2. L'ordinanza della quale sono stati ora esposti i principali contenuti è stata oggetto di ricorso per cassazione da parte della Curatela del Fallimento (Omissis) Snc, rappresentata da difensore munito di procura speciale, la quale - dopo avere fornito una serie di elementi ricostruttivi della fattispecie, fra i quali è il caso di ricordare:

che, con sentenza resa in data 10 gennaio 2019 il Tribunale di Pescara, revocato il precedente decreto di ammissione al concordato ex art. 173 della legge fallimentare, ha dichiarato il fallimento della (Omissis) Snc e dei suol soci illimitatamente responsabili;

che con atto di citazione del 19 aprile 2019 la Curatela del Fallimento (Omissis) Snc ha chiesto, per quanto ora interessa, la revocatoria degli atti con i quali è stato costituito e dotato il (Omissis), onde fare dichiarare la inefficacia rispetto alla massa fallimentare della attribuzione ad esso della partecipazione societaria nella (Omissis) Srl dei soci della (Omissis) Snc (dichiarati falliti unitamente alla società) nonché di una unità abitativa ubicata in Comune di (Omissis), appartenente a D.S.G. (socio illimitatamente responsabile della società fallita);

che, con sentenza 543 del 7 marzo 2021 il Tribunale di Pescara in accoglimento della azione revocatoria intentata dalla Curatela fallimentare dichiarava l'inefficacia rispetto alla massa fallimentare dell'atto pubblico del 18 settembre 2015 con il quale era stato costituito il (Omissis) e ne era stata disposta, nei termini dianzi indicati, la dotazione patrimoniale;

che, medio tempore, con provvedimento del 22 gennaio 2020 il Gip del Tribunale di Pescara aveva disposto il sequestro di tutti i beni conferiti dai soci illimitatamente responsabili della (Omissis) Snc nel (Omissis), avendo costoro "privato il loro patrimonio personale di risorse utili a garantire gli ingenti debiti tributari già accumulati dalla società (Omissis) Snc, di poi fallita, sottraendoli alla garanzia patrimoniale si di essi ricadente in quanto soci solidamente ed illimitatamente responsabili per le obbligazioni di quest'ultima" -

ha articolato un unico motivo di impugnazione, con il quale, in sintesi, lamenta il vizio di violazione di legge, in relazione agli artt. 321 c.p.p., 42 legge fallimentare e 12-bis del D.Lgs. n. 74 del 2000.

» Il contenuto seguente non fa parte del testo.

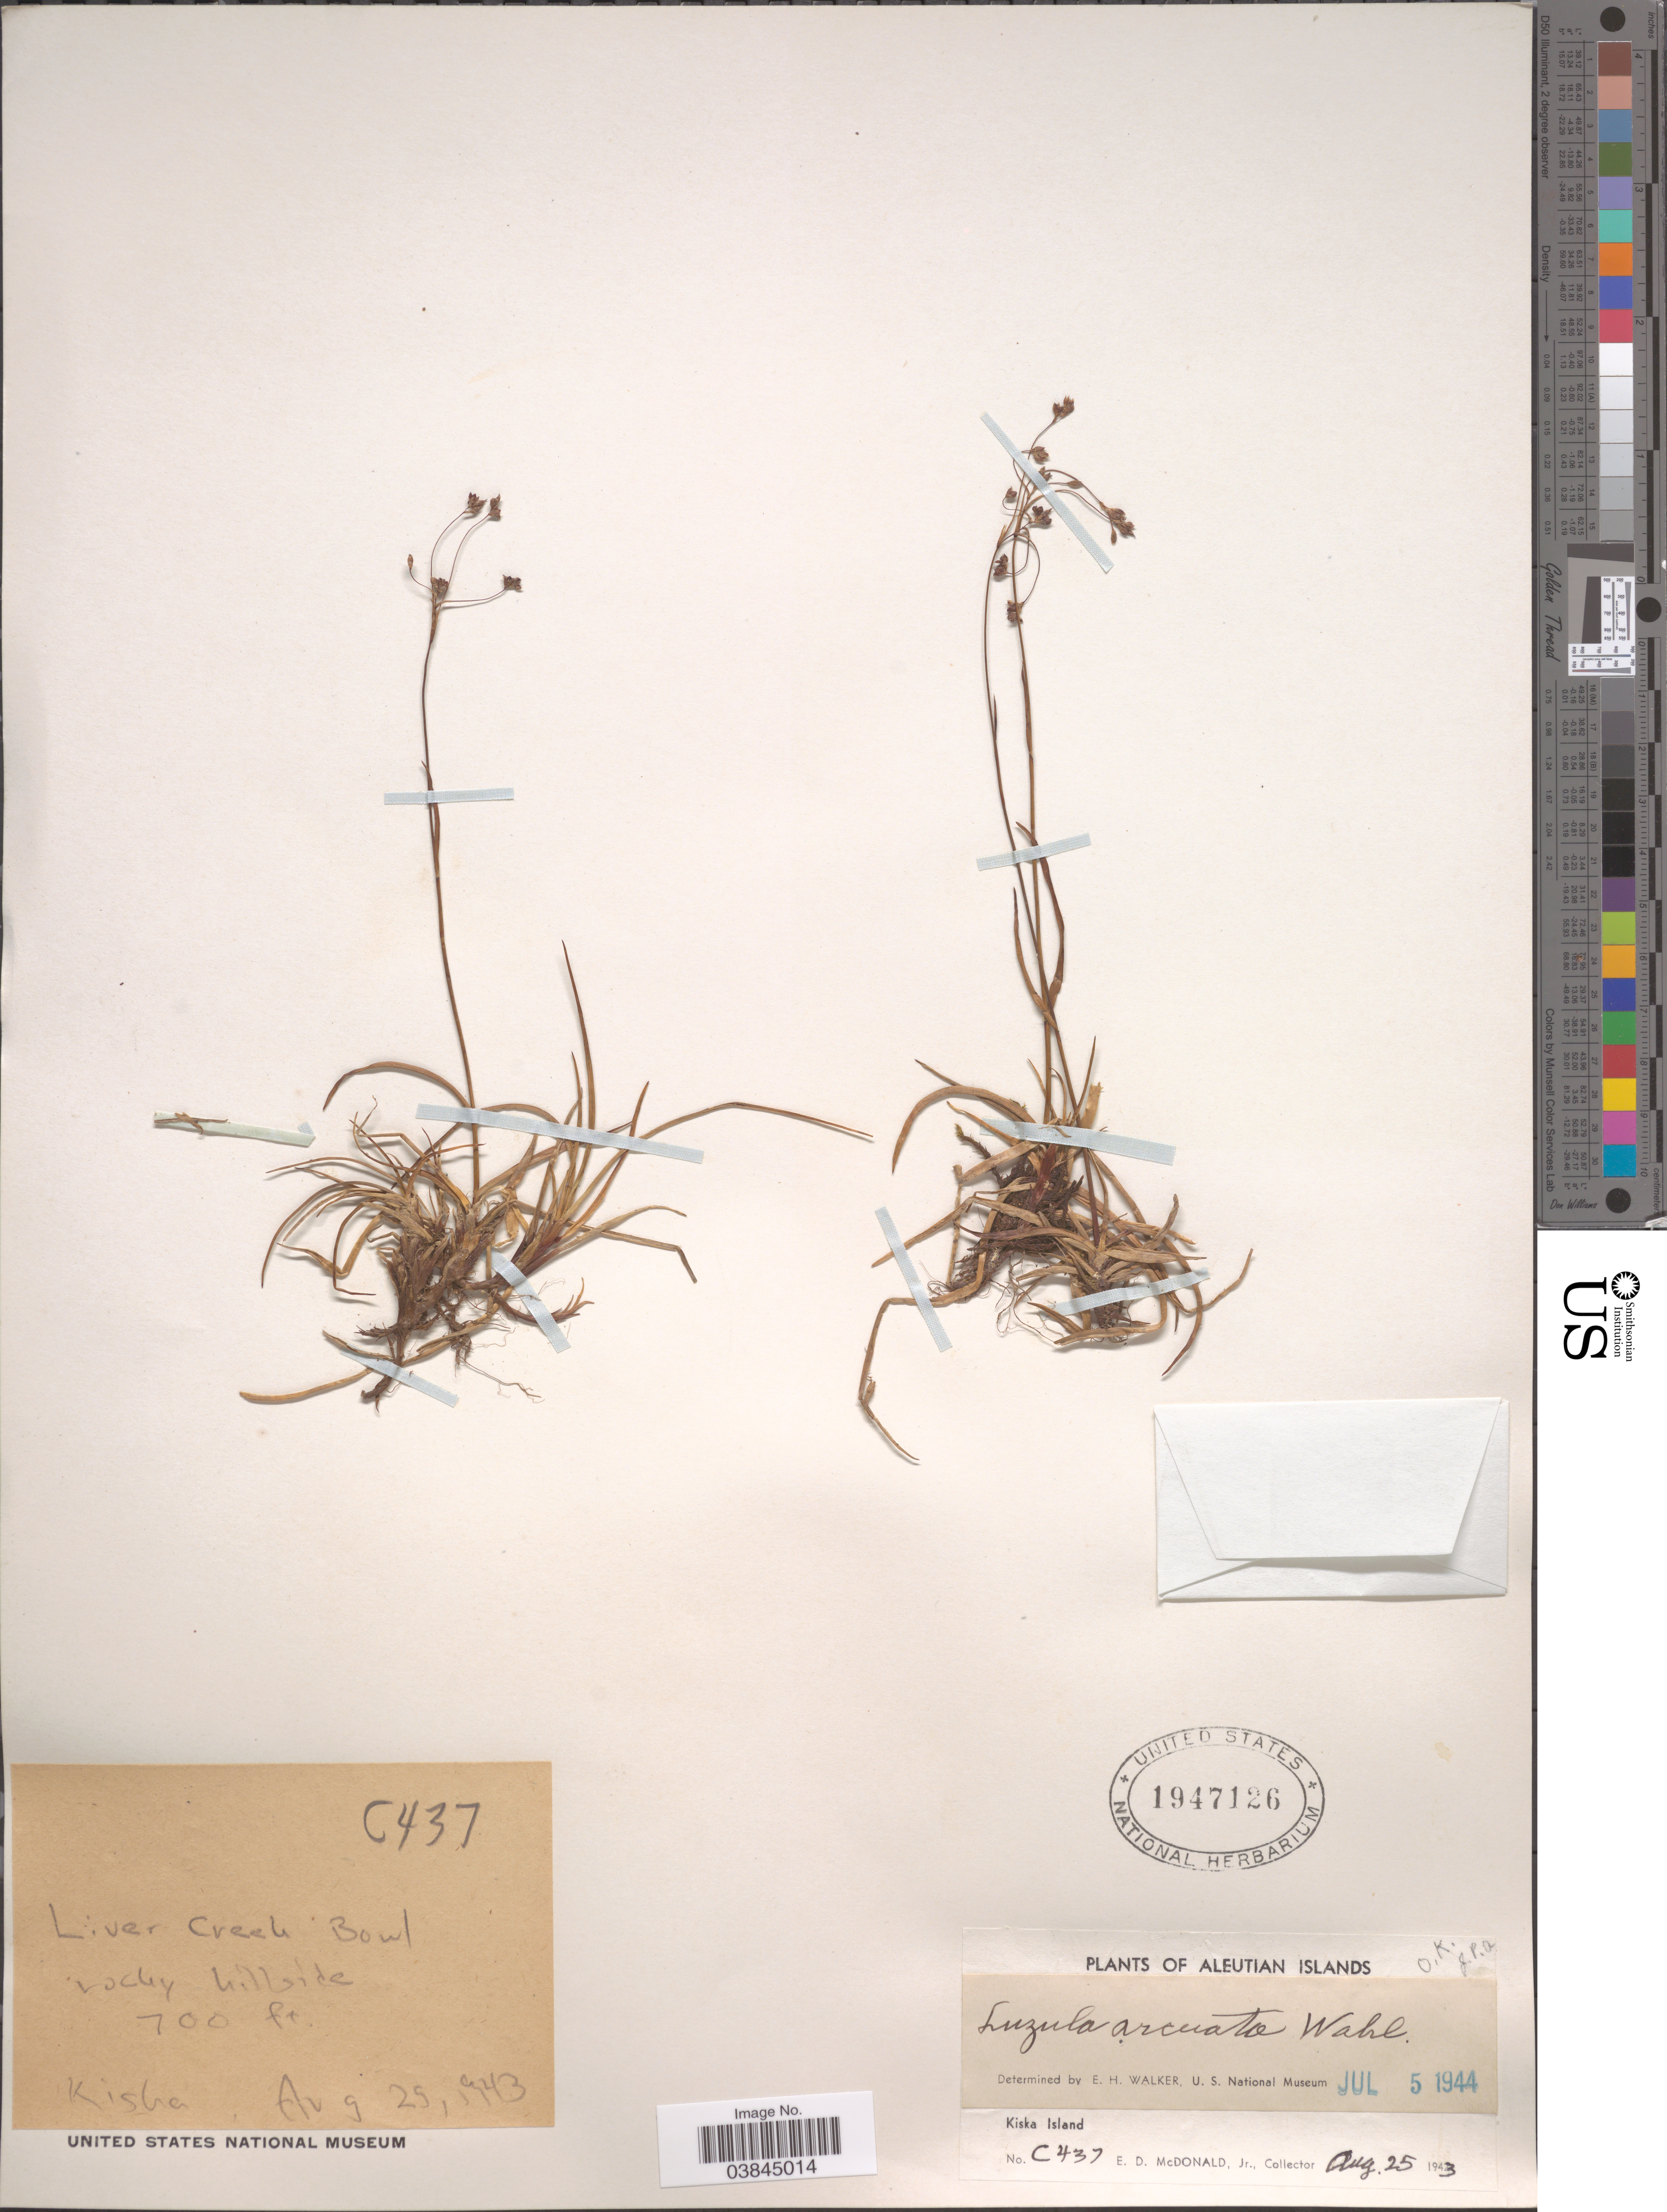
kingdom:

2.1. In particolare, osserva la difesa della Curatela fallimentare che il Tribunale di Pescara avrebbe errato nell'interpretare, con riferimento al tenore testuale dell'art. 12-bis del D.Lgs. n. 74 del 2000, l'espressione in esso contenuta - limitativa del potere di confisca, In relazione al quale la facoltà di sequestro deve intendersi servente - "salvo che appartengano a persona estranea al reato"; aggiunge la parte ricorrente che essa è consapevole della esistenza di un contrasto giurisprudenziale al riguardo, il quale dovrebbe, a suo avviso, essere risolto proprio in base al concetto di "appartenenza del bene da confiscare a soggetto estraneo"; rileva, infatti, la ricorrente difesa che una volta dichiarato il fallimento il soggetto attinto dalla procedura è spossessato dei propri beni, con perdita della disponibilità degli stessi, tanto che la sentenza dichiarativa del fallimento è soggetta a trascrizione e la vendita dei beni fallimentari è realizzata attraverso un atto sottoscritto dal Curatore, cui passa anche il possesso materiale e giuridico dei beni attratti alla massa fallimentare; aggiunge ancora il ricorrente che tanto più sarebbe dimostrata, quanto al caso in esame, la erroneità della legittima apprensione dei beni già nella disponibilità dei soggetti falliti a seguito dell'avvenuto sequestro preventivo di essi, laddove si rifletta sul fatto che il fallimento, cui aveva fatto seguito l'avvenuto spossessamento dei soggetti sottoposti alla procedura rispetto ai loro beni, era stato dichiarato anteriormente alla adozione della misura cautelare penale.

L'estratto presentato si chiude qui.